III. Implementing the Policy of Relaxing the Prescribed Requirements
Since the establishment and implementation of the National Judicial Examination system, the MOJ in consultation with the SPC and the SPP, considering the imbalanced economic and social development and the practical construction of legal professional team in China, has issued a series of policies and measures such as relaxing signing up requirement for educational degree and lowering the pass score in order to supplementing judicial staff for the central and western regions and ethnic minority areas in China. These policy measures have yielded positive results. After several adjustments, and as of 2016, 1,409 counties have implemented the policy of relaxing signing up requirement for educational degree, accounting for nearly 50% of the all counties. 10 provinces (and autonomous regions) including Inner Mongolia, Guangxi, Sichuan, Guizhou, Yunnan, Tibet, Gansu, Qinghai, Ningxia and Xinjiang were implemented the relaxing policy in a comprehensive and all-round way.

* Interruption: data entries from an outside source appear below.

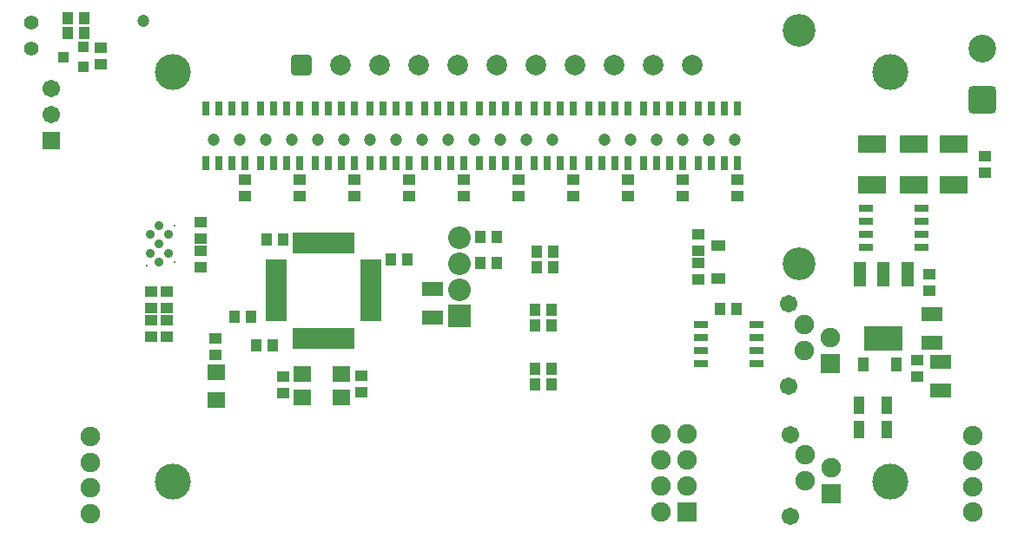
<source format=gts>
G04 Layer_Color=8388736*
%FSLAX25Y25*%
%MOIN*%
G70*
G01*
G75*
%ADD39C,0.13780*%
%ADD71R,0.03950X0.04737*%
%ADD72R,0.04737X0.03950*%
%ADD73R,0.10642X0.06706*%
%ADD74C,0.03556*%
%ADD75R,0.03162X0.05524*%
%ADD76R,0.05603X0.04383*%
%ADD77R,0.05524X0.03162*%
%ADD78R,0.07887X0.05524*%
%ADD79R,0.01981X0.08477*%
%ADD80R,0.08477X0.01981*%
%ADD81R,0.07099X0.05918*%
%ADD82R,0.07099X0.05918*%
%ADD83R,0.07099X0.05918*%
%ADD84R,0.03950X0.03950*%
%ADD85R,0.05131X0.09265*%
%ADD86R,0.05131X0.09265*%
%ADD87R,0.14579X0.09265*%
%ADD88R,0.04048X0.06800*%
%ADD89R,0.04383X0.05603*%
%ADD90C,0.00800*%
G04:AMPARAMS|DCode=91|XSize=78.87mil|YSize=78.87mil|CornerRadius=12.86mil|HoleSize=0mil|Usage=FLASHONLY|Rotation=0.000|XOffset=0mil|YOffset=0mil|HoleType=Round|Shape=RoundedRectangle|*
%AMROUNDEDRECTD91*
21,1,0.07887,0.05315,0,0,0.0*
21,1,0.05315,0.07887,0,0,0.0*
1,1,0.02572,0.02657,-0.02657*
1,1,0.02572,-0.02657,-0.02657*
1,1,0.02572,-0.02657,0.02657*
1,1,0.02572,0.02657,0.02657*
%
%ADD91ROUNDEDRECTD91*%
%ADD92C,0.07887*%
%ADD93C,0.07493*%
%ADD94R,0.07493X0.07493*%
%ADD95C,0.08674*%
%ADD96R,0.08674X0.08674*%
%ADD97C,0.06706*%
%ADD98R,0.06706X0.06706*%
%ADD99R,0.07493X0.07493*%
%ADD100C,0.06706*%
%ADD101C,0.12611*%
G04:AMPARAMS|DCode=102|XSize=106.42mil|YSize=106.42mil|CornerRadius=16.3mil|HoleSize=0mil|Usage=FLASHONLY|Rotation=90.000|XOffset=0mil|YOffset=0mil|HoleType=Round|Shape=RoundedRectangle|*
%AMROUNDEDRECTD102*
21,1,0.10642,0.07382,0,0,90.0*
21,1,0.07382,0.10642,0,0,90.0*
1,1,0.03261,0.03691,0.03691*
1,1,0.03261,0.03691,-0.03691*
1,1,0.03261,-0.03691,-0.03691*
1,1,0.03261,-0.03691,0.03691*
%
%ADD102ROUNDEDRECTD102*%
%ADD103C,0.10642*%
%ADD104C,0.05524*%
%ADD105C,0.04737*%
D39*
X59055Y181102D02*
D03*
X334646D02*
D03*
Y23622D02*
D03*
X59055D02*
D03*
D71*
X205150Y106000D02*
D03*
X198850D02*
D03*
X269350Y90000D02*
D03*
X275649D02*
D03*
X183650Y107500D02*
D03*
X177350D02*
D03*
X183650Y117500D02*
D03*
X177350D02*
D03*
X149150Y109000D02*
D03*
X142850D02*
D03*
X95350Y116500D02*
D03*
X101649D02*
D03*
X82850Y87000D02*
D03*
X89149D02*
D03*
X91350Y76000D02*
D03*
X97650D02*
D03*
X198850Y112000D02*
D03*
X205150D02*
D03*
X198350Y89500D02*
D03*
X204649D02*
D03*
Y83500D02*
D03*
X198350D02*
D03*
Y67000D02*
D03*
X204649D02*
D03*
Y61000D02*
D03*
X198350D02*
D03*
X25150Y201500D02*
D03*
X18850D02*
D03*
X25150Y196000D02*
D03*
X18850D02*
D03*
D72*
X371000Y148650D02*
D03*
Y142350D02*
D03*
X87000Y133351D02*
D03*
Y139650D02*
D03*
X108000Y133351D02*
D03*
Y139650D02*
D03*
X129000Y133351D02*
D03*
Y139650D02*
D03*
X150000Y133351D02*
D03*
Y139650D02*
D03*
X171000Y133351D02*
D03*
Y139650D02*
D03*
X192000Y133351D02*
D03*
Y139650D02*
D03*
X213000Y133351D02*
D03*
Y139650D02*
D03*
X234000Y133351D02*
D03*
Y139650D02*
D03*
X255000Y133351D02*
D03*
Y139650D02*
D03*
X276000Y133351D02*
D03*
Y139650D02*
D03*
X261000Y118650D02*
D03*
Y112350D02*
D03*
Y107650D02*
D03*
Y101350D02*
D03*
X70000Y105851D02*
D03*
Y112150D02*
D03*
Y123150D02*
D03*
Y116850D02*
D03*
X57000Y96650D02*
D03*
Y90351D02*
D03*
Y85650D02*
D03*
Y79351D02*
D03*
X51000Y85650D02*
D03*
Y79351D02*
D03*
Y96650D02*
D03*
Y90351D02*
D03*
X75500Y78650D02*
D03*
Y72351D02*
D03*
X101672Y57770D02*
D03*
Y64069D02*
D03*
X131500Y57850D02*
D03*
Y64150D02*
D03*
X31500Y183851D02*
D03*
Y190150D02*
D03*
X349500Y96851D02*
D03*
Y103150D02*
D03*
X345000Y70150D02*
D03*
Y63850D02*
D03*
D73*
X359000Y153374D02*
D03*
Y137626D02*
D03*
X343500Y153374D02*
D03*
Y137626D02*
D03*
X327500Y153374D02*
D03*
Y137626D02*
D03*
D74*
X50457Y118543D02*
D03*
X54000Y115000D02*
D03*
X50457Y111457D02*
D03*
X54000Y107913D02*
D03*
Y122087D02*
D03*
X57543Y118543D02*
D03*
Y111457D02*
D03*
D75*
X93000Y145870D02*
D03*
X98000D02*
D03*
X93000Y167130D02*
D03*
X103000D02*
D03*
X108000Y145870D02*
D03*
X103000D02*
D03*
X98000Y167130D02*
D03*
X108000D02*
D03*
X114000Y145870D02*
D03*
X119000D02*
D03*
X114000Y167130D02*
D03*
X124000D02*
D03*
X129000Y145870D02*
D03*
X124000D02*
D03*
X119000Y167130D02*
D03*
X129000D02*
D03*
X135000Y145870D02*
D03*
X140000D02*
D03*
X135000Y167130D02*
D03*
X145000D02*
D03*
X150000Y145870D02*
D03*
X145000D02*
D03*
X140000Y167130D02*
D03*
X150000D02*
D03*
X156000Y145870D02*
D03*
X161000D02*
D03*
X156000Y167130D02*
D03*
X166000D02*
D03*
X171000Y145870D02*
D03*
X166000D02*
D03*
X161000Y167130D02*
D03*
X171000D02*
D03*
X177000Y145870D02*
D03*
X182000D02*
D03*
X177000Y167130D02*
D03*
X187000D02*
D03*
X192000Y145870D02*
D03*
X187000D02*
D03*
X182000Y167130D02*
D03*
X192000D02*
D03*
X198000Y145870D02*
D03*
X203000D02*
D03*
X198000Y167130D02*
D03*
X208000D02*
D03*
X213000Y145870D02*
D03*
X208000D02*
D03*
X203000Y167130D02*
D03*
X213000D02*
D03*
X219000Y145870D02*
D03*
X224000D02*
D03*
X219000Y167130D02*
D03*
X229000D02*
D03*
X234000Y145870D02*
D03*
X229000D02*
D03*
X224000Y167130D02*
D03*
X234000D02*
D03*
X240000Y145870D02*
D03*
X245000D02*
D03*
X240000Y167130D02*
D03*
X250000D02*
D03*
X255000Y145870D02*
D03*
X250000D02*
D03*
X245000Y167130D02*
D03*
X255000D02*
D03*
X261000Y145870D02*
D03*
X266000D02*
D03*
X261000Y167130D02*
D03*
X271000D02*
D03*
X276000Y145870D02*
D03*
X271000D02*
D03*
X266000Y167130D02*
D03*
X276000D02*
D03*
X72000Y145870D02*
D03*
X77000D02*
D03*
X72000Y167130D02*
D03*
X82000D02*
D03*
X87000Y145870D02*
D03*
X82000D02*
D03*
X77000Y167130D02*
D03*
X87000D02*
D03*
D76*
X268500Y114437D02*
D03*
Y101563D02*
D03*
D77*
X283130Y69000D02*
D03*
Y79000D02*
D03*
X261870Y74000D02*
D03*
Y69000D02*
D03*
X283130Y74000D02*
D03*
Y84000D02*
D03*
X261870Y79000D02*
D03*
Y84000D02*
D03*
X325370Y128500D02*
D03*
Y118500D02*
D03*
X346630Y123500D02*
D03*
Y128500D02*
D03*
X325370Y123500D02*
D03*
Y113500D02*
D03*
X346630Y118500D02*
D03*
Y113500D02*
D03*
D78*
X159000Y86488D02*
D03*
Y97512D02*
D03*
X350500Y76988D02*
D03*
Y88012D02*
D03*
X354000Y58488D02*
D03*
Y69512D02*
D03*
D79*
X106173Y78791D02*
D03*
X108142D02*
D03*
X110110D02*
D03*
X112079D02*
D03*
X114047D02*
D03*
X116016D02*
D03*
X117984D02*
D03*
X119953D02*
D03*
X121921D02*
D03*
X123890D02*
D03*
X125858D02*
D03*
X127827D02*
D03*
Y115209D02*
D03*
X125858D02*
D03*
X123890D02*
D03*
X121921D02*
D03*
X119953D02*
D03*
X117984D02*
D03*
X116016D02*
D03*
X114047D02*
D03*
X112079D02*
D03*
X110110D02*
D03*
X108142D02*
D03*
X106173D02*
D03*
D80*
X135209Y86173D02*
D03*
Y88142D02*
D03*
Y90110D02*
D03*
Y92079D02*
D03*
Y94047D02*
D03*
Y96016D02*
D03*
Y97984D02*
D03*
Y99953D02*
D03*
Y101921D02*
D03*
Y103890D02*
D03*
Y105858D02*
D03*
Y107827D02*
D03*
X98791D02*
D03*
Y105858D02*
D03*
Y103890D02*
D03*
Y101921D02*
D03*
Y99953D02*
D03*
Y97984D02*
D03*
Y96016D02*
D03*
Y94047D02*
D03*
Y92079D02*
D03*
Y90110D02*
D03*
Y88142D02*
D03*
Y86173D02*
D03*
D81*
X75781Y65637D02*
D03*
D82*
Y54908D02*
D03*
D83*
X124000Y65055D02*
D03*
X109039D02*
D03*
Y56000D02*
D03*
X124000D02*
D03*
D84*
X17126Y186760D02*
D03*
X25000Y183020D02*
D03*
Y190500D02*
D03*
D85*
X341055Y103205D02*
D03*
X322945D02*
D03*
D86*
X332000D02*
D03*
D87*
Y78795D02*
D03*
D88*
X333364Y53000D02*
D03*
X322636D02*
D03*
X333364Y43500D02*
D03*
X322636D02*
D03*
D89*
X336937Y68500D02*
D03*
X324063D02*
D03*
D90*
X59905Y107913D02*
D03*
Y122087D02*
D03*
X49275Y106732D02*
D03*
D91*
X108500Y183500D02*
D03*
D92*
X123500D02*
D03*
X138500D02*
D03*
X153500D02*
D03*
X168500D02*
D03*
X183500D02*
D03*
X198500D02*
D03*
X213500D02*
D03*
X228500D02*
D03*
X243500D02*
D03*
X258500D02*
D03*
D93*
X256500Y42000D02*
D03*
Y32000D02*
D03*
Y22000D02*
D03*
X246657Y12000D02*
D03*
Y22000D02*
D03*
Y32000D02*
D03*
Y42000D02*
D03*
X301953Y33874D02*
D03*
Y23874D02*
D03*
X311953Y28874D02*
D03*
X301500Y84000D02*
D03*
Y74000D02*
D03*
X311500Y79000D02*
D03*
X366142Y41339D02*
D03*
Y31496D02*
D03*
Y21654D02*
D03*
Y11811D02*
D03*
X27500Y11315D02*
D03*
Y21158D02*
D03*
Y31000D02*
D03*
Y40843D02*
D03*
D94*
X256500Y12000D02*
D03*
D95*
X169291Y117362D02*
D03*
Y107362D02*
D03*
Y97362D02*
D03*
D96*
Y87362D02*
D03*
D97*
X12500Y174500D02*
D03*
Y164500D02*
D03*
D98*
Y154500D02*
D03*
D99*
X311953Y18874D02*
D03*
X311500Y69000D02*
D03*
D100*
X296047Y10252D02*
D03*
Y41748D02*
D03*
X295594Y60378D02*
D03*
Y91874D02*
D03*
D101*
X299500Y197000D02*
D03*
Y107315D02*
D03*
D102*
X370000Y170158D02*
D03*
D103*
Y189842D02*
D03*
D104*
X5000Y190000D02*
D03*
Y200000D02*
D03*
D105*
X75000Y155000D02*
D03*
X85000D02*
D03*
X95000D02*
D03*
X105000D02*
D03*
X115000D02*
D03*
X125000D02*
D03*
X135000D02*
D03*
X145000D02*
D03*
X155000D02*
D03*
X165000D02*
D03*
X175000D02*
D03*
X185000D02*
D03*
X195000D02*
D03*
X205000D02*
D03*
X225000D02*
D03*
X235000D02*
D03*
X245000D02*
D03*
X255000D02*
D03*
X265000D02*
D03*
X275000D02*
D03*
X48000Y200500D02*
D03*
M02*

</source>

Besides, the policy of lowering the pass score is also implemented. While expanding the regions for relaxing signing up requirement of educational degree, the policy of admitting examinees in those regions has also been adjusted which allowed such persons to enjoy a lowering of the pass score. Examinees covered by this policy are allowed to use the languages of their own minority ethnic groups in the Examination. For the convenience of examinees from minority ethnic groups, the National Judicial Examination paper has been printed in several ethnic minority languages, including Mongolian, Tibetan, Uighur, Kazak, and Korean since 2003.Since 2006, the National Judicial Examination Outline has been translated into Uighur, Kazak, and Mongolian, and the pass score of examinees from minority ethnic groups has been determined separately. The aforementioned measures have provided a batch of bilingual law talents for minority ethnic regions, effectively alleviating the shortage of legal professionals in the central and western regions.